Cicero doesn’t understand. This isn’t an obsession I need to handle. This isn’t distraction or sentiment or thinking with my cock.
This is something I’m keeping.
And if my father threatens her again, directly or otherwise, I’ll show him exactly how his lessons took root.
I give Violet space for the rest of the day.
Don’t go to her room. Don’t demand her presence at lunch.
Just watch the monitors while I work. While I plan. While Valente sends preliminary reports on Rossi weaknesses and I start to see the shape of my escape route.
I’m giving her time to think. To come to terms with what happened. That’s all.
Meanwhile, I’ve come four more times. Eight total since last night. Just to take the edge off. Just so I can function without going to her room and finishing what we started.
It’s pathetic. I know it’s pathetic. I don’t care.
By dinnertime the patience I’ve been forcing all day is gone. I just want her in front of me again, want the daggers in her eyes, want to feel that sharp spark of being hated and still wanted. I sit at the table and wait.
She might not come. Might stay locked in her room, refuse to face what happened. I pushed too far in the courtyard. Took something she wasn’t ready to give.
But she gave it anyway.
The clock ticks.
Eight o’clock passes.
Eight-oh-five.
Eight-ten.
Then she appears in the doorway, and my breath catches.
I never lose control like this. Never let anyone see me caught off guard.
But she’s wearing the dress I’ve imagined her wear a thousand times.
The green one with the low back. Silk the color of deep emeralds, shifting with each movement. I chose it because I knew it would make her eyes luminous. Knew it would turn her auburn hair to flame in candlelight.
She’s never worn something I selected voluntarily before. Never chose my offerings without being told she has to.
This is a choice. A statement.
She could have worn anything else. The gray dress. The cream sweater. Any of the practical items she gravitates toward when she’s asserting independence.
She chose mine.
Message received.
She stands in the doorway, watching me watch her. Chin lifted. Defiant despite red-rimmed eyes. Still beautiful. Still sharp.
Not broken.
Good. I don’t want broken. I want her fire. Her claws. Her fight.
I stand. Gesture to the chair beside me.
Not my lap. Not yet. Let her choose the distance tonight.
She crosses the room slowly. Every step deliberate. A woman walking into battle, not a prisoner being summoned.
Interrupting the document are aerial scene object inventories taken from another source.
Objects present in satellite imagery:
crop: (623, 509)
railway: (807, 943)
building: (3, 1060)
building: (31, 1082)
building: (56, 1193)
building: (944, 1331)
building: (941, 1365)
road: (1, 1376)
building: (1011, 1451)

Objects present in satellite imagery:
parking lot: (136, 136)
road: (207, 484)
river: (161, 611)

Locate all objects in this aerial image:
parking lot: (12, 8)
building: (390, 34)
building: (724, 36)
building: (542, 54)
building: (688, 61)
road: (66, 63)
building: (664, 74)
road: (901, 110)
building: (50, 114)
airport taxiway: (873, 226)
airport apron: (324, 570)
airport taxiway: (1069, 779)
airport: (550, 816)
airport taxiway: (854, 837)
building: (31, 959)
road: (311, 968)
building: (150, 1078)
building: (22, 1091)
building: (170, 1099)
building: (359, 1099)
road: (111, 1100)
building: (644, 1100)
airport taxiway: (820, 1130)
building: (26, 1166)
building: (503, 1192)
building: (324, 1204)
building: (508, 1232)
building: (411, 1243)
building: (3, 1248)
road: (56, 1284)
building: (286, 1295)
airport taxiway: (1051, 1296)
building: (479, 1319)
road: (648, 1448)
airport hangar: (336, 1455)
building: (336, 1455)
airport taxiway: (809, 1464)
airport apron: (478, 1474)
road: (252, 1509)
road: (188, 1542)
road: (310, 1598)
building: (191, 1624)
She sits. Smooths the silk over her thighs.
Neither of us speaks.
I pour wine. Slide the glass toward her.
She takes it. Drinks it in one long swallow.
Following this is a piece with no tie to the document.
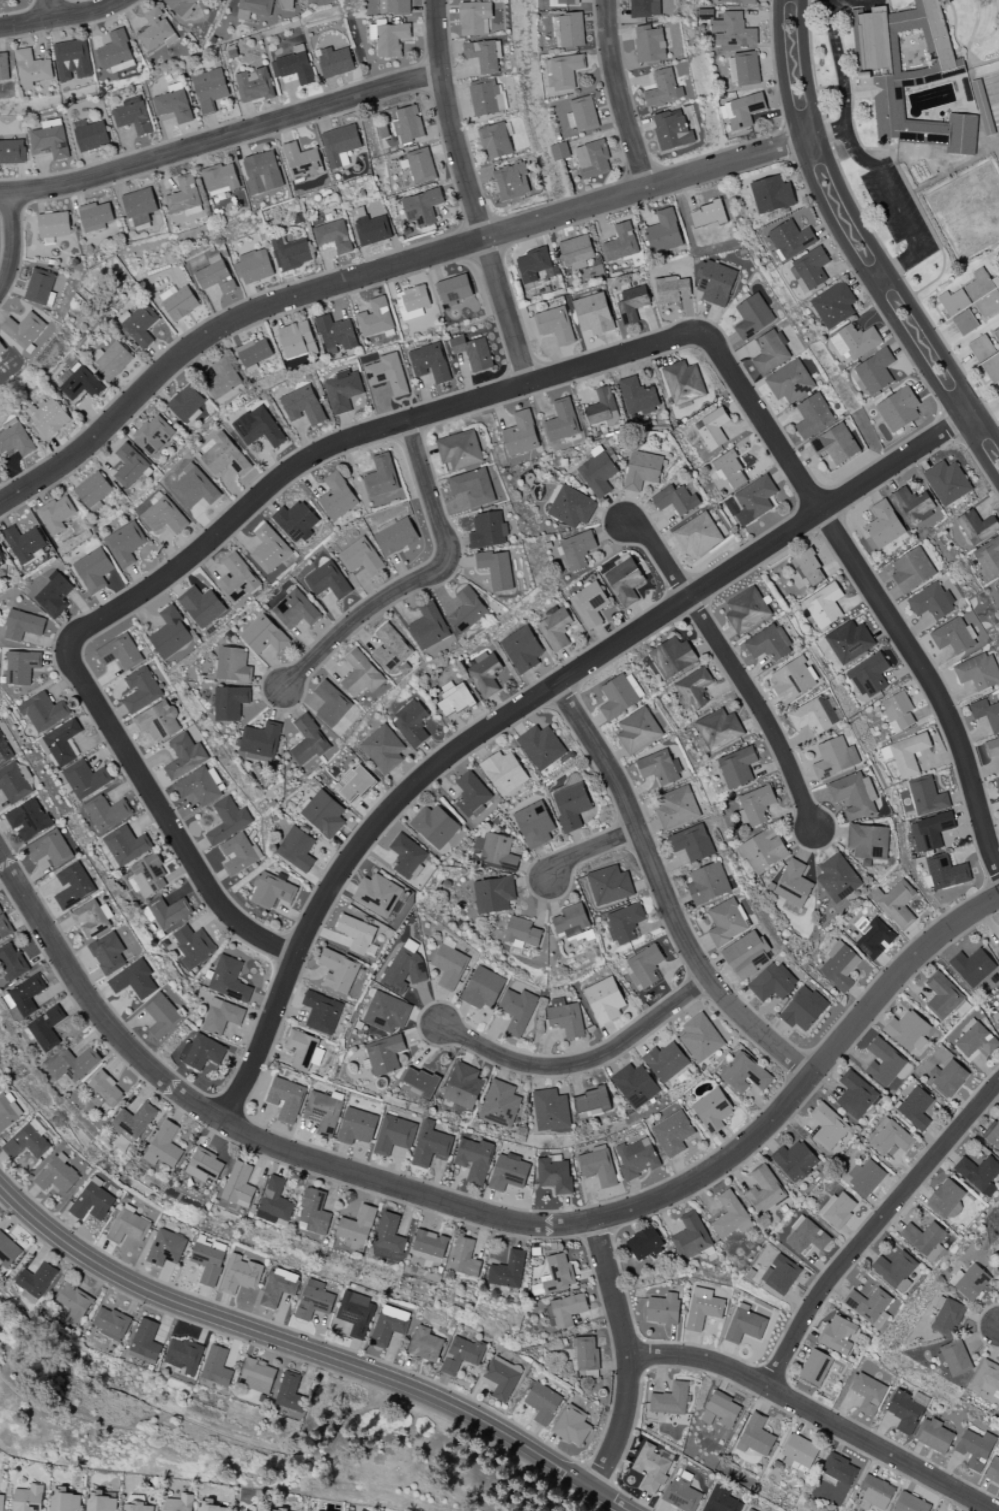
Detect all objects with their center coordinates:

Still not looking at me directly.
I pour another.
She drinks that too.
Then her eyes finally meet mine, head held high, exposing the mark I left on her neck.
It’s there.
She’s not cowering. She’s thinking. Planning. Studying me like I’m a crumbling cathedral she needs to understand before she can decide whether to restore or demolish.
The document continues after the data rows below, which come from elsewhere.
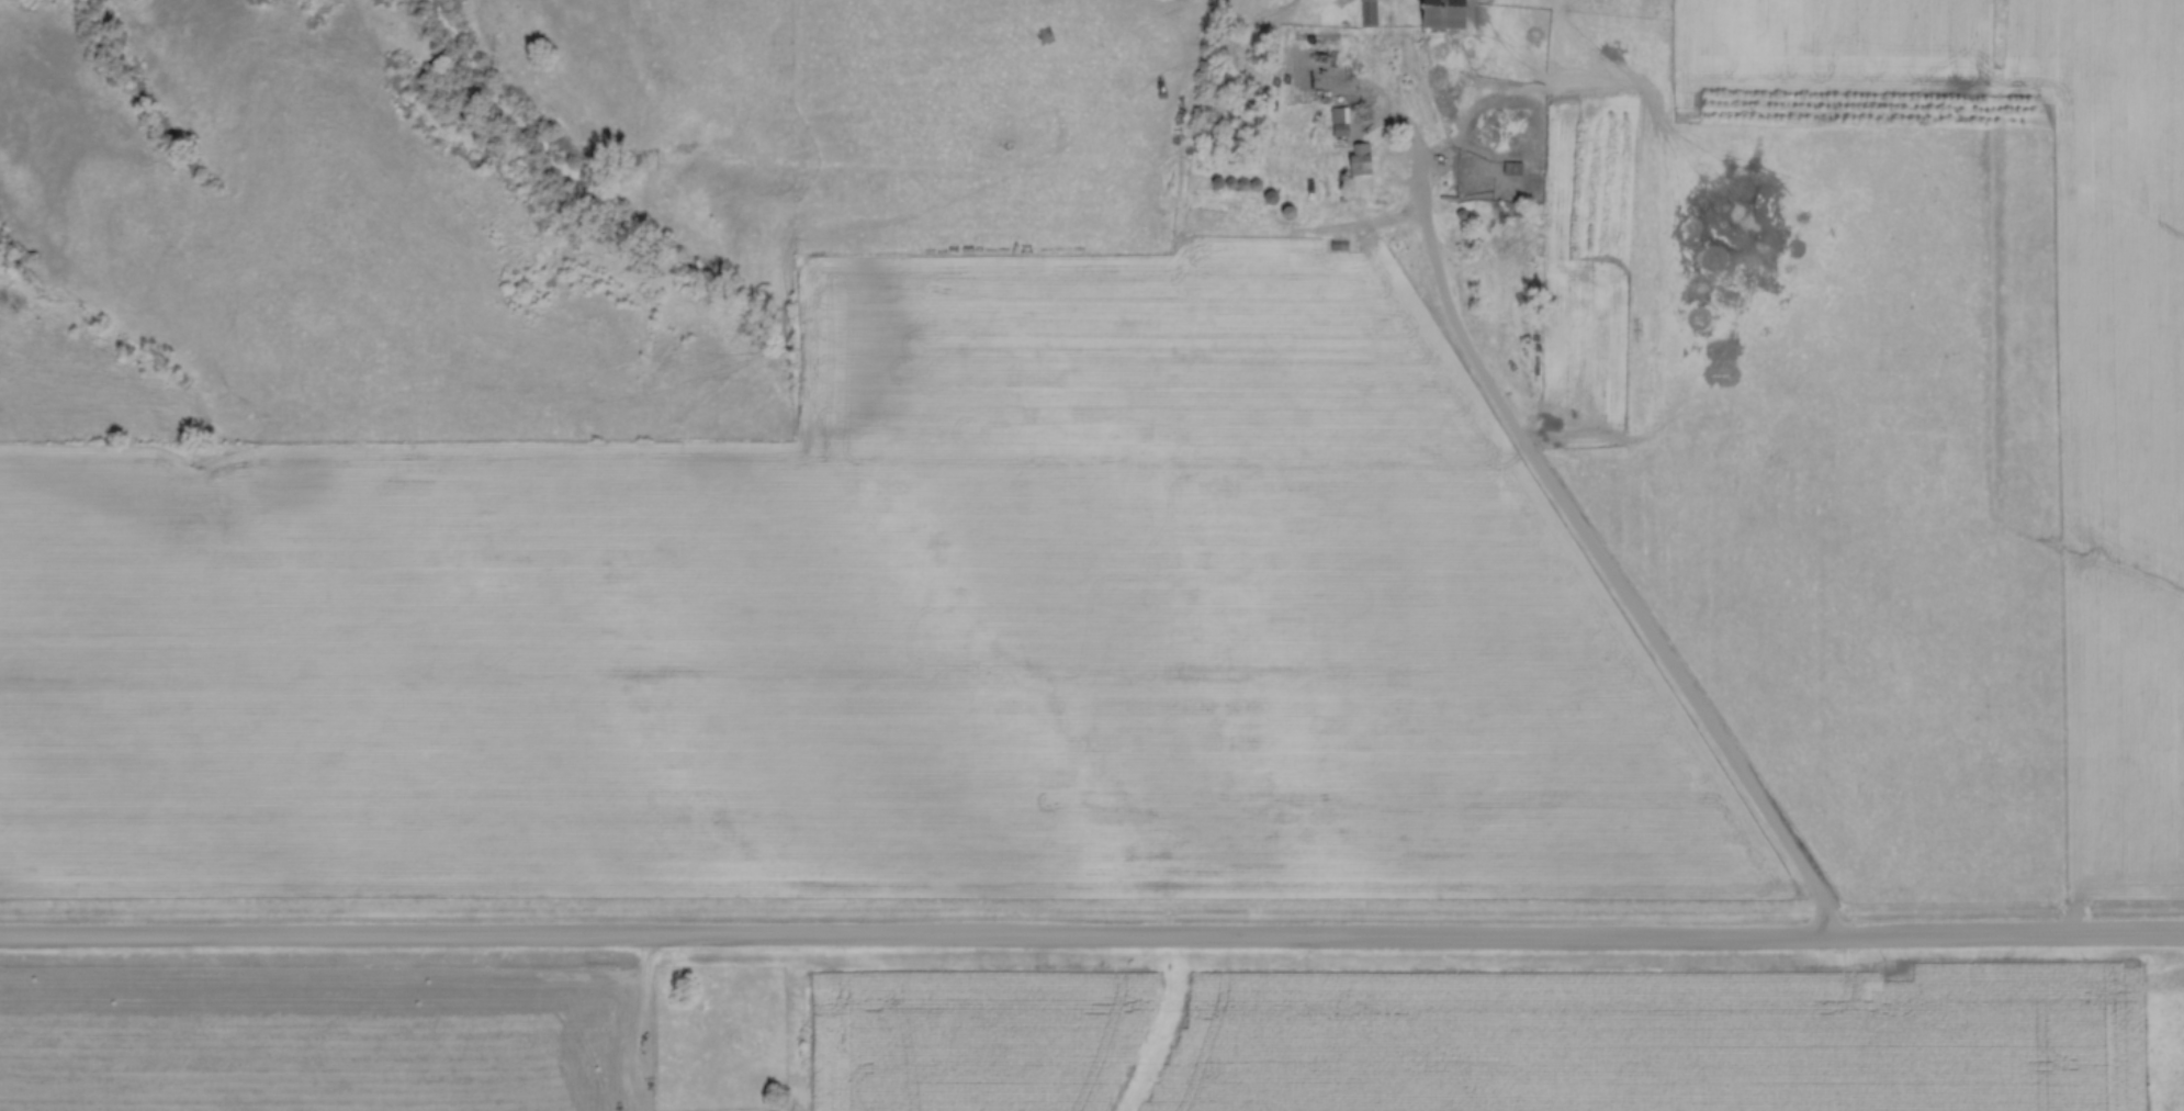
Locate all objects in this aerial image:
building: (1370, 14)
building: (1448, 14)
building: (1400, 78)
building: (1341, 121)
building: (1362, 159)
road: (1578, 535)
road: (1092, 941)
Choosing to engage rather than hide.
The shift is subtle. Seismic.
My cock stirs. Christ. Control yourself.
But this is better than submission. Better than surrender. This is her intelligence turned against me. Her restorer’s eye scanning for weaknesses, searching for cracks in my foundation.
She wants to understand what makes me work.
So she can... what? Fight better? Manipulate me?
It doesn’t matter.
Because I want to be known.
The realization is terrifying.
I’ve never wanted that before. Never wanted anyone to see past the monster. Never invited scrutiny. I’ve spent my entire adult life ensuring people see only what I allow. The ruthlessness, the control, the calculated violence that keeps them afraid and compliant.
But with her...
With her, I want to be studied. Dissected. Understood.
Even if understanding leads her to hate me more completely.